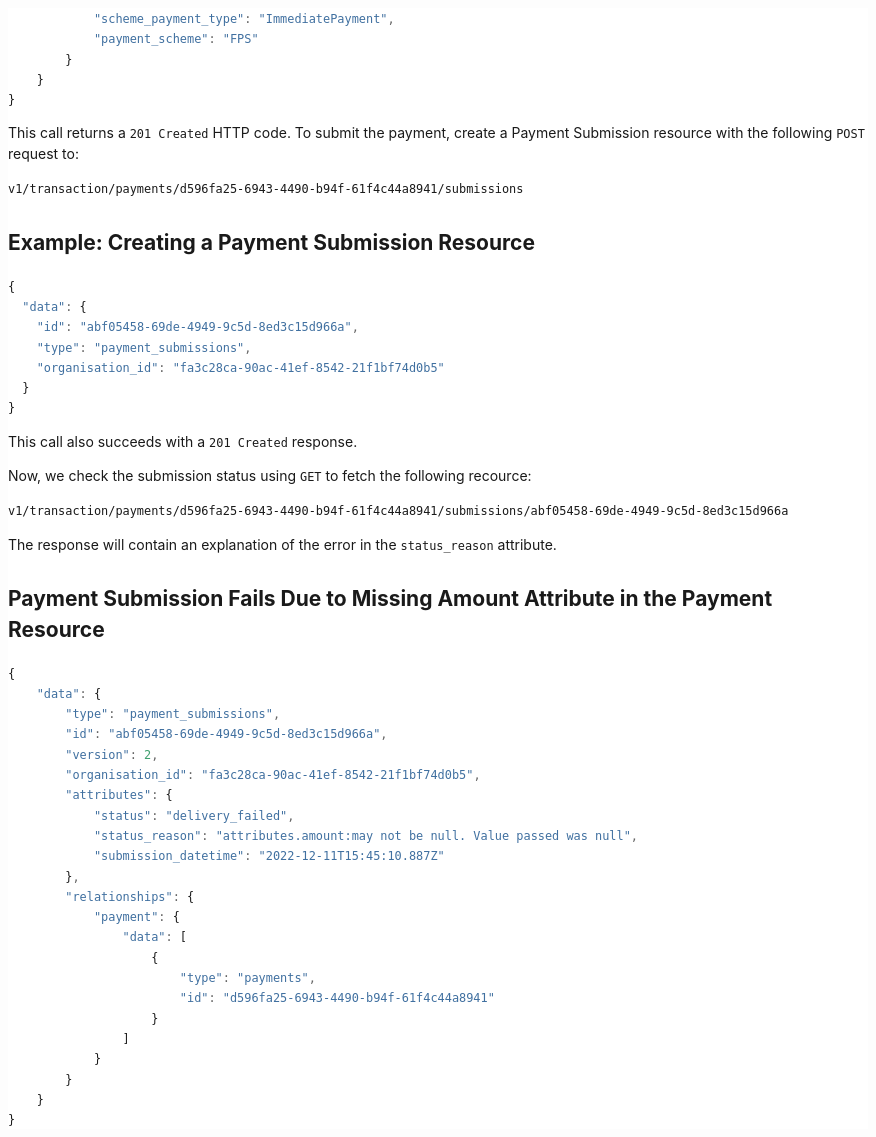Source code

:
 ```javascript
            "scheme_payment_type": "ImmediatePayment",
            "payment_scheme": "FPS"
        }
    }
}
```

This call returns a `201 Created` HTTP code. To submit the payment, create a Payment Submission resource with the following `POST` request to:

```
v1/transaction/payments/d596fa25-6943-4490-b94f-61f4c44a8941/submissions
```

## Example: Creating a Payment Submission Resource

```javascript
{
  "data": {
    "id": "abf05458-69de-4949-9c5d-8ed3c15d966a",
    "type": "payment_submissions",
    "organisation_id": "fa3c28ca-90ac-41ef-8542-21f1bf74d0b5"
  }
}
```

This call also succeeds with a `201 Created` response.

Now, we check the submission status using `GET` to fetch the following recource:

```
v1/transaction/payments/d596fa25-6943-4490-b94f-61f4c44a8941/submissions/abf05458-69de-4949-9c5d-8ed3c15d966a
```

The response will contain an explanation of the error in the `status_reason` attribute.

## Payment Submission Fails Due to Missing Amount Attribute in the Payment Resource

```javascript
{
    "data": {
        "type": "payment_submissions",
        "id": "abf05458-69de-4949-9c5d-8ed3c15d966a",
        "version": 2,
        "organisation_id": "fa3c28ca-90ac-41ef-8542-21f1bf74d0b5",
        "attributes": {
            "status": "delivery_failed",
            "status_reason": "attributes.amount:may not be null. Value passed was null",
            "submission_datetime": "2022-12-11T15:45:10.887Z"
        },
        "relationships": {
            "payment": {
                "data": [
                    {
                        "type": "payments",
                        "id": "d596fa25-6943-4490-b94f-61f4c44a8941"
                    }
                ]
            }
        }
    }
}
```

########

■ Goal of the exercise: Would you set down every line of the data above exactly, skipping the pictures?

■ Your solution:
Source code

:
 ```javascript
            "scheme_payment_type": "ImmediatePayment",
            "payment_scheme": "FPS"
        }
    }
}
```

This call returns a `201 Created` HTTP code. To submit the payment, create a Payment Submission resource with the following `POST` request to:

```
v1/transaction/payments/d596fa25-6943-4490-b94f-61f4c44a8941/submissions
```

## Example: Creating a Payment Submission Resource

```javascript
{
  "data": {
    "id": "abf05458-69de-4949-9c5d-8ed3c15d966a",
    "type": "payment_submissions",
    "organisation_id": "fa3c28ca-90ac-41ef-8542-21f1bf74d0b5"
  }
}
```

This call also succeeds with a `201 Created` response.

Now, we check the submission status using `GET` to fetch the following recource:

```
v1/transaction/payments/d596fa25-6943-4490-b94f-61f4c44a8941/submissions/abf05458-69de-4949-9c5d-8ed3c15d966a
```

The response will contain an explanation of the error in the `status_reason` attribute.

## Payment Submission Fails Due to Missing Amount Attribute in the Payment Resource

```javascript
{
    "data": {
        "type": "payment_submissions",
        "id": "abf05458-69de-4949-9c5d-8ed3c15d966a",
        "version": 2,
        "organisation_id": "fa3c28ca-90ac-41ef-8542-21f1bf74d0b5",
        "attributes": {
            "status": "delivery_failed",
            "status_reason": "attributes.amount:may not be null. Value passed was null",
            "submission_datetime": "2022-12-11T15:45:10.887Z"
        },
        "relationships": {
            "payment": {
                "data": [
                    {
                        "type": "payments",
                        "id": "d596fa25-6943-4490-b94f-61f4c44a8941"
                    }
                ]
            }
        }
    }
}
```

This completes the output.